◆ Exercícios propostos
1. Reescreva o trecho da notícia sobre o setor canavieiro, tudo desde "Os associados da" até "Pedro Campos Neto.", trocando "crise" por "situação".
2. Na notícia sobre o setor canavieiro, quem conduziu a reunião dos associados da Unida?

◆ Texto fornecido
################

Grave crise no setor canavieiro do Nordeste é pauta de reunião da Unida

Publicado em 26/11/2025 08:00 e atualizado em 26/11/2025 08:40

Os associados da União Nordestina dos Produtores de Cana-de-açúcar (Unida) se reuniram nesta terça-feira (25), em transmissão online, para debater a crise que atravessa o setor, com baixos preços pagos pela matéria-prima, chegando a patamares superiores a 33% de defasagem em relação ao mesmo período do ano passado. O presidente da Unida, Pedro Campos Neto conduziu a reunião que contou com a participação de representantes de Alagoas, Pernambuco, Paraíba, Rio Grande do Norte e Sergipe. “Vamos pleitear ajuda dos governos federal e estadual até porque essa crise que nos afeta impacta não apenas no setor, mas em toda a sociedade porque muitos empregos estão em risco. Ajudar o setor a superar esse momento não é uma questão de solidariedade, mas de sobrevivência de um segmento importante para a economia e desenvolvimento do Nordeste”, afirma Pedro Campos Neto.

################

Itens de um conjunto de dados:

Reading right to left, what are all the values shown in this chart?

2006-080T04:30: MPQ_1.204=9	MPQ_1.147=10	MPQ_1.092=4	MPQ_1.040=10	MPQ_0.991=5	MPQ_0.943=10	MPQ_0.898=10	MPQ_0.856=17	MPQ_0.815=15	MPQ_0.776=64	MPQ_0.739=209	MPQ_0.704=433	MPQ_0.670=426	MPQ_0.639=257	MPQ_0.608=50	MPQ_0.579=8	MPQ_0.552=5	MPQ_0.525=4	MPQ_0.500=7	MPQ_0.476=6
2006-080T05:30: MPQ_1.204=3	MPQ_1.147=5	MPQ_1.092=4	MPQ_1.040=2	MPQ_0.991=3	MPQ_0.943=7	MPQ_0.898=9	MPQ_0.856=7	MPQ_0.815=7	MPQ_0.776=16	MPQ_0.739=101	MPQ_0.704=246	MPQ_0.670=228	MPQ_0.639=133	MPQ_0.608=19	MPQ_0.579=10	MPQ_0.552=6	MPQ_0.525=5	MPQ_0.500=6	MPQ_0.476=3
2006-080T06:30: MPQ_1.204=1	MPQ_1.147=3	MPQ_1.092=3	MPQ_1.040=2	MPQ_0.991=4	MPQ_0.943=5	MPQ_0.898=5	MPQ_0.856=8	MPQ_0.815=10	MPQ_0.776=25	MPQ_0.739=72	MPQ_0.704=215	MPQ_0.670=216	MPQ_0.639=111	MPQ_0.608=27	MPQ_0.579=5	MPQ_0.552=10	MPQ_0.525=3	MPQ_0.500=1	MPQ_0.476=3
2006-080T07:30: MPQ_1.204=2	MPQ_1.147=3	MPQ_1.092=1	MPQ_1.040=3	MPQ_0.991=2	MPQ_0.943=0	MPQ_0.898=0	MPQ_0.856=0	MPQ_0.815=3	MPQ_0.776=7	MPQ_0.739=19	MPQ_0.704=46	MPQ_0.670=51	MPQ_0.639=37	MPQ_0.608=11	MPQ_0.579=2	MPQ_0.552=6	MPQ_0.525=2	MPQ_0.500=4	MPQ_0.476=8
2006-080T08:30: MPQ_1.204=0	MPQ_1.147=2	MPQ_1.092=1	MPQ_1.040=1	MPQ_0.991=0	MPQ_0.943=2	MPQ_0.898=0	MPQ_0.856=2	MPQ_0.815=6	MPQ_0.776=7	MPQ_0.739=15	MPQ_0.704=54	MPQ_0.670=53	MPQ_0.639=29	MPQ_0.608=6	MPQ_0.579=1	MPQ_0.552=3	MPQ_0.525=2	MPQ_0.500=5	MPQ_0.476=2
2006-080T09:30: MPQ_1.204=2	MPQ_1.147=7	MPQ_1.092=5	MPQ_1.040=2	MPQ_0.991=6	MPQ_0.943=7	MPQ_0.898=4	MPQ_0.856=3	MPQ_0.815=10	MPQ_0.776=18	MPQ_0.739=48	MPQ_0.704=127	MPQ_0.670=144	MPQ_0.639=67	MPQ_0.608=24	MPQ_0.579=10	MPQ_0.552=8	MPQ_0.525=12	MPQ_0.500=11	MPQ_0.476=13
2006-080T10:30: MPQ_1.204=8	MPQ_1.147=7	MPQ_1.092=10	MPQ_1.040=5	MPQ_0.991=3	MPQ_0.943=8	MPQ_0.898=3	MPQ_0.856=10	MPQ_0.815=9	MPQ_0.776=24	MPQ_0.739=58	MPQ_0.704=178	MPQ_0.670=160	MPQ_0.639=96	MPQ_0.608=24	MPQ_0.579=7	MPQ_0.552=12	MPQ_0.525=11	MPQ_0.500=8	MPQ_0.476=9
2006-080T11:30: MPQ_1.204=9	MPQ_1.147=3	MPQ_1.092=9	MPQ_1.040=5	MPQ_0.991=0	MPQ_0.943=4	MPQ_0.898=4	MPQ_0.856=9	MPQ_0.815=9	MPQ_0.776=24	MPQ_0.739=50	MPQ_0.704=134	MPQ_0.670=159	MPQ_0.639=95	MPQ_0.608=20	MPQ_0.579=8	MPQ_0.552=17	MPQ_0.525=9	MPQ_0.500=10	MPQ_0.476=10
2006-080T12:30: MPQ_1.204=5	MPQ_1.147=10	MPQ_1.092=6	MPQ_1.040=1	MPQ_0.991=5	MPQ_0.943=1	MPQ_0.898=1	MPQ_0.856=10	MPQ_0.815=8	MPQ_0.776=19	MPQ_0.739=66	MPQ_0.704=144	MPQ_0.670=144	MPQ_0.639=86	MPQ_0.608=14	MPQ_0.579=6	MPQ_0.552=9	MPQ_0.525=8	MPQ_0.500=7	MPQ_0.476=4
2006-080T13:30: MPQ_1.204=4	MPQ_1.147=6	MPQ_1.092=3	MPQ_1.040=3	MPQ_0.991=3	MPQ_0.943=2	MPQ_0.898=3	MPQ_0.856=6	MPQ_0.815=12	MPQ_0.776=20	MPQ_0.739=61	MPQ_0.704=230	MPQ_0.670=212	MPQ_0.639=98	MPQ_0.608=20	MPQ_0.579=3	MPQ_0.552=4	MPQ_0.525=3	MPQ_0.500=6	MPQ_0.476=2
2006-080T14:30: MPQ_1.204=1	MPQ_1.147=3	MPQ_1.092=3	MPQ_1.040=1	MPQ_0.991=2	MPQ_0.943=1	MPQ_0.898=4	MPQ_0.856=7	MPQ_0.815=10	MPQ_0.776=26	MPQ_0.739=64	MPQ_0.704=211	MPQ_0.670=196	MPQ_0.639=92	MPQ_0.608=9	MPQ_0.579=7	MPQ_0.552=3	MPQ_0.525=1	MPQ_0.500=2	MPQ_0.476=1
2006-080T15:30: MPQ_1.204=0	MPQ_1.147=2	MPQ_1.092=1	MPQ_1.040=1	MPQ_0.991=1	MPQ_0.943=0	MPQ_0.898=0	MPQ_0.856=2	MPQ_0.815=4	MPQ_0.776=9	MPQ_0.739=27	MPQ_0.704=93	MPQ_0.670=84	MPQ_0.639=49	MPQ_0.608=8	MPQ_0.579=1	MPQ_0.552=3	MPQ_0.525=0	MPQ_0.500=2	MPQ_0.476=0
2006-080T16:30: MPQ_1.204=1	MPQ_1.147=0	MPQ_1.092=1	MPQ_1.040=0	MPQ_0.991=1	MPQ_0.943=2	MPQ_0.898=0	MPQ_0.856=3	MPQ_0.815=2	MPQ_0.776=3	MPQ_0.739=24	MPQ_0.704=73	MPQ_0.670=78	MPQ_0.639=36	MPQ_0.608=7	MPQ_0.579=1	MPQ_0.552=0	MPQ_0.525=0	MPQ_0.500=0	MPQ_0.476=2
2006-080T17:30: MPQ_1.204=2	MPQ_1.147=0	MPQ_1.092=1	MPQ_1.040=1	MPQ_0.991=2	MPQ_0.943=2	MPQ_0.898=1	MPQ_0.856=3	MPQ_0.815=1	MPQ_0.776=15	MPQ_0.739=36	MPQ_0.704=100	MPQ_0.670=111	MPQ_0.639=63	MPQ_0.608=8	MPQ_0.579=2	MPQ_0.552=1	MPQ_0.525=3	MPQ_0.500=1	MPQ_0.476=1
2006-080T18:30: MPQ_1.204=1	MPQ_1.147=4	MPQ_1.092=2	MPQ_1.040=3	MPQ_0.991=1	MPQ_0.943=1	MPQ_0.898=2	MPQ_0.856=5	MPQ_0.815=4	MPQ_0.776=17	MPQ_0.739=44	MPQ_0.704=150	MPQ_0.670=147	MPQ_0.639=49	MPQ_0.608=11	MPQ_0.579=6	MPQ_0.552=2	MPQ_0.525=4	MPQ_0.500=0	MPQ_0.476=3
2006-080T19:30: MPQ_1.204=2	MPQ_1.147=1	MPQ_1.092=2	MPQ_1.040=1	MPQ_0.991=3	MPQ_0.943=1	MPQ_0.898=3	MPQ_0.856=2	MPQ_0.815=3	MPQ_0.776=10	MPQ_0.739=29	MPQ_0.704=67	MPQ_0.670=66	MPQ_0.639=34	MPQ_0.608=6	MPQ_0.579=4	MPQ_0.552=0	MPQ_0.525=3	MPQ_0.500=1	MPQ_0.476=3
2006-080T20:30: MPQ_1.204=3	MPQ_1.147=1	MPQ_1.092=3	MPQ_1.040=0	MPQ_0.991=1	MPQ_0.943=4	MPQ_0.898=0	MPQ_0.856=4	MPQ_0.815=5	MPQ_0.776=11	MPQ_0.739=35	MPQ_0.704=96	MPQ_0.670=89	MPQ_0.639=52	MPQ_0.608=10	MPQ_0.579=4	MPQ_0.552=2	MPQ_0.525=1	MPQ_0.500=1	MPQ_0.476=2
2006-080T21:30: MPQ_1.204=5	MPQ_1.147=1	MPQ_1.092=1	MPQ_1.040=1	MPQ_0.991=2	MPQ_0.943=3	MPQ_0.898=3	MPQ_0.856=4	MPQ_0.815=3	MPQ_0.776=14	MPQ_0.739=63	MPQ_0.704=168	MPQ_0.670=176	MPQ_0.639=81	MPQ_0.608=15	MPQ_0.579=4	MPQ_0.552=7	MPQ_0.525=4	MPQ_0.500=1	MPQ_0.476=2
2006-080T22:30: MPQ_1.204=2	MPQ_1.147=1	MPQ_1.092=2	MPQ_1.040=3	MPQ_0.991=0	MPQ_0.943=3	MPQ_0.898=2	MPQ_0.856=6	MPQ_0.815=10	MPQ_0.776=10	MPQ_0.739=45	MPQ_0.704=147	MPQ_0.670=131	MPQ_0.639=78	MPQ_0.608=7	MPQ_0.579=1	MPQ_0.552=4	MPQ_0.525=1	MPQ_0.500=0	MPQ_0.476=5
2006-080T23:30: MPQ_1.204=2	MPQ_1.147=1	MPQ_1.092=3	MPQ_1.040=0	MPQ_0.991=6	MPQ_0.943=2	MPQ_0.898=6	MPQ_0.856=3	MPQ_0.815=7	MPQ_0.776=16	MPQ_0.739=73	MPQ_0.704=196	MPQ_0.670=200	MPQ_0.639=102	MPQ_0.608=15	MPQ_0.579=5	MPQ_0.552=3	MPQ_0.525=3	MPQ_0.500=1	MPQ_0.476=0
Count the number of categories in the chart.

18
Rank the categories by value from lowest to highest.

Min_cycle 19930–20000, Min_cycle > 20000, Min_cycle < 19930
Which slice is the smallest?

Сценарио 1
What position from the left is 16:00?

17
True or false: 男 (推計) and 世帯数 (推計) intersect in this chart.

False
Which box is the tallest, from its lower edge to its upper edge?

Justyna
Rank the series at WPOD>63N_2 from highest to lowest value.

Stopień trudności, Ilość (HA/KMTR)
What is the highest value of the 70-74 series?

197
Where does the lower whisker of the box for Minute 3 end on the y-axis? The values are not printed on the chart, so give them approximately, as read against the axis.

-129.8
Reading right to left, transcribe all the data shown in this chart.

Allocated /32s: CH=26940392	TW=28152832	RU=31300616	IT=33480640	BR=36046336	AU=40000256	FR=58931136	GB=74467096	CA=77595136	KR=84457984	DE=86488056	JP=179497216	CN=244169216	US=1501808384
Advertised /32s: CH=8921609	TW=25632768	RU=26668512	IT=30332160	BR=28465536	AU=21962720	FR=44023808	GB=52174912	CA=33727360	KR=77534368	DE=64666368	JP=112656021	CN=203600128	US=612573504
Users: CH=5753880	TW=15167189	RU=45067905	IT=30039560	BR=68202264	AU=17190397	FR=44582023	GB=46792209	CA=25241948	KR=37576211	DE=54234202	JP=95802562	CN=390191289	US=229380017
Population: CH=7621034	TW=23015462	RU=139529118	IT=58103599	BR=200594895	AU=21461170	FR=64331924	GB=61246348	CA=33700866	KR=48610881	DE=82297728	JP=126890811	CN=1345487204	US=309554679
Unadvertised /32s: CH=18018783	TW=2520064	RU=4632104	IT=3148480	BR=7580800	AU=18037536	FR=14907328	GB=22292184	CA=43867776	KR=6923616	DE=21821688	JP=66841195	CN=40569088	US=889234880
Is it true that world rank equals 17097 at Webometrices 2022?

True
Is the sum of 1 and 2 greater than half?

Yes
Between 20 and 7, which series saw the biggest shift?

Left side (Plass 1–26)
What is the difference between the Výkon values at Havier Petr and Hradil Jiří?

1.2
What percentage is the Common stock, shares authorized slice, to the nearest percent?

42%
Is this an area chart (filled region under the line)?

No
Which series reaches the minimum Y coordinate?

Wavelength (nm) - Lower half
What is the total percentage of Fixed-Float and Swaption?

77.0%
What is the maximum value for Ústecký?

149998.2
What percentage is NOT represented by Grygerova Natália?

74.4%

################

◆ Respostas por exercício
1.
Os associados da União Nordestina dos Produtores de Cana-de-açúcar (Unida) se reuniram nesta terça-feira (25), em transmissão online, para debater a situação que atravessa o setor, com baixos preços pagos pela matéria-prima, chegando a patamares superiores a 33% de defasagem em relação ao mesmo período do ano passado. O presidente da Unida, Pedro Campos Neto conduziu a reunião que contou com a participação de representantes de Alagoas, Pernambuco, Paraíba, Rio Grande do Norte e Sergipe. “Vamos pleitear ajuda dos governos federal e estadual até porque essa situação que nos afeta impacta não apenas no setor, mas em toda a sociedade porque muitos empregos estão em risco. Ajudar o setor a superar esse momento não é uma questão de solidariedade, mas de sobrevivência de um segmento importante para a economia e desenvolvimento do Nordeste”, afirma Pedro Campos Neto.

2. Pedro Campos Neto, presidente da Unida.